No primed adaptation in type V-A or V-B systems. (A) The relative proportions of spacers acquired from each of the plasmids and Escherichia coli genome. The data represent the mean of three replicates. pAdaptation, pEffector, and the E. coli chromosome contain identical copies of lacI, which resulted in some ambiguous protospacers whose origins we could not differentiate. (B) The protospacer mapping distributions to the plasmids in each sample. Data were smoothed with a 250 bp sliding window and represent the mean (solid lines) ± SEM (shaded) for either two or three replicates; for some samples with low numbers of reads, the normalized mapping for one of the three replicates contained outlying data points, and so, in these cases, where the other two replicates were in close agreement, the outlying replicate was excluded from the analyses. Samples contained the WT pAdaptation and pEffector (+Cas12) plasmids with different versions of pTarget: pNaive (black), pTargeted (magenta), or pPriming (cyan). Protospacers mapping to the forward or reverse strands are plotted above or below the x axis, respectively. The lacI regions (dashed boxes) that are shared between pAdaptation, pEffector, and the E. coli genome were excluded from the mapping analysis.

FIG. 4.

Naive adaptation is biased toward locations of RecBCD activity. (A) Spacers acquired from the host chromosome for the WT Cas4-1-2 samples.
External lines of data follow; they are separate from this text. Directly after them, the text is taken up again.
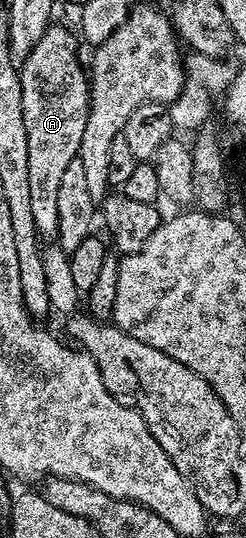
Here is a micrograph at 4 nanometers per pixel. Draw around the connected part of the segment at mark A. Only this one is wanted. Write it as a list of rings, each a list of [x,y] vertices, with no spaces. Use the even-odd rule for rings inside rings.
[[[58,25],[48,27],[37,45],[33,45],[33,49],[22,59],[19,67],[21,109],[25,113],[25,133],[29,137],[29,201],[33,208],[33,221],[43,237],[58,236],[57,188],[61,186],[61,176],[65,174],[69,161],[79,158],[81,137],[85,137],[85,125],[91,112],[89,75],[84,64],[83,67],[79,64],[80,44],[77,42],[76,32],[72,28],[71,31]]]

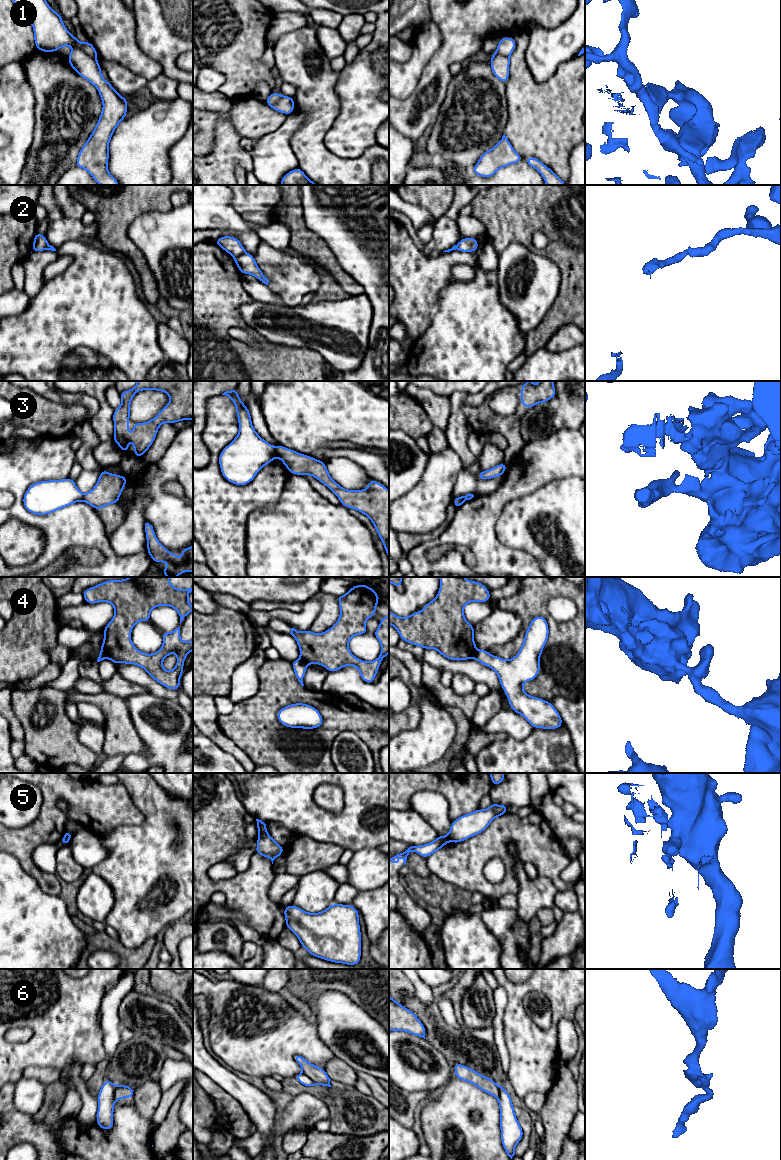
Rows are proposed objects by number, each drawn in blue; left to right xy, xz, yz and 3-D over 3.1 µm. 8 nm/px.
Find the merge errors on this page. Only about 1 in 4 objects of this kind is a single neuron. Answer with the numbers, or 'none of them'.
1, 2, 3, 4, 5, 6

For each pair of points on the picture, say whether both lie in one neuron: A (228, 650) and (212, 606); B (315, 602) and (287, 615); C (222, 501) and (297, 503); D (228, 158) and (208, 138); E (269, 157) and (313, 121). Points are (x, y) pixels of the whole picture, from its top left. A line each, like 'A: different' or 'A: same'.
A: different
B: same
C: different
D: different
E: different

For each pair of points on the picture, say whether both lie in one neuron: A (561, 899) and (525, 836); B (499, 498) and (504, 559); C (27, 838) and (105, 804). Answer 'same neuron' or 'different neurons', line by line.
A: different neurons
B: same neuron
C: same neuron

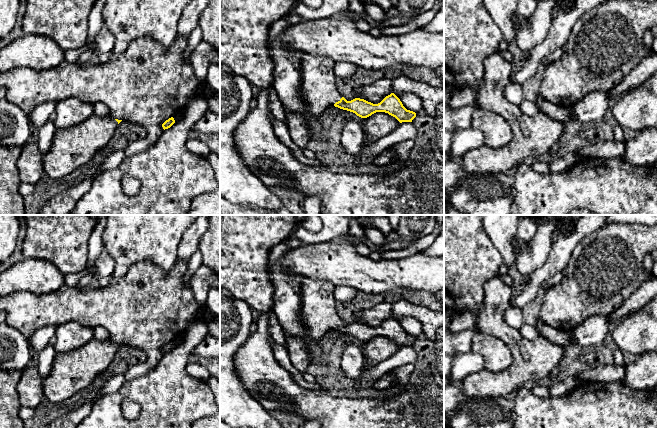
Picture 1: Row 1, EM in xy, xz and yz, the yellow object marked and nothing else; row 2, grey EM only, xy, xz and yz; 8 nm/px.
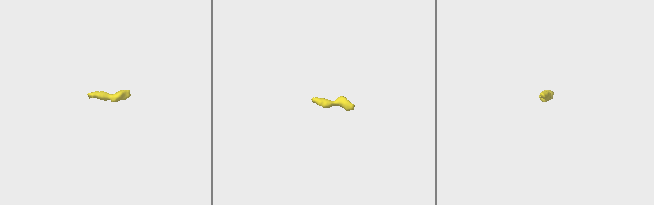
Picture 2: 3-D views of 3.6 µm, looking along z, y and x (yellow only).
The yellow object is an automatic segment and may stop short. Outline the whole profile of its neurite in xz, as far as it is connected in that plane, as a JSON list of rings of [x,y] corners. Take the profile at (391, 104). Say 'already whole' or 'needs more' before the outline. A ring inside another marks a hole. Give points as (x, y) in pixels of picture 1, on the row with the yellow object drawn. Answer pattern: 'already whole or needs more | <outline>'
needs more | [[[306,54],[301,56],[301,97],[312,116],[321,116],[330,106],[367,118],[376,112],[385,112],[400,123],[412,122],[416,113],[407,110],[394,94],[373,104],[364,99],[347,101],[338,90],[338,78],[334,73],[335,62],[324,56]]]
The Escherichia coli genome is displayed linearized starting at the OriC, and spacers mapping to lacI were excluded. Data represent the median for six replicates and are smoothed with a rolling-sum window of 10 kb, and then normalized to the total number of spacers in each sample. (B) The distribution of protospacers around Chi sites in the E. coli genome, with the sum of all spacers acquired across six replicates binned into 1 kb sections, as indicated. Protospacers and Chi sites within the genome terminus region (2.0–2.6 Mb) were excluded from this analysis. Note, although the total number of spacers detected was higher for type V-B than type V-A (due to differences in sequencing depth), the type V-A system acquired a higher proportion of all spacers from E. coli, relative to other sources, than type V-B (Fig. 2A).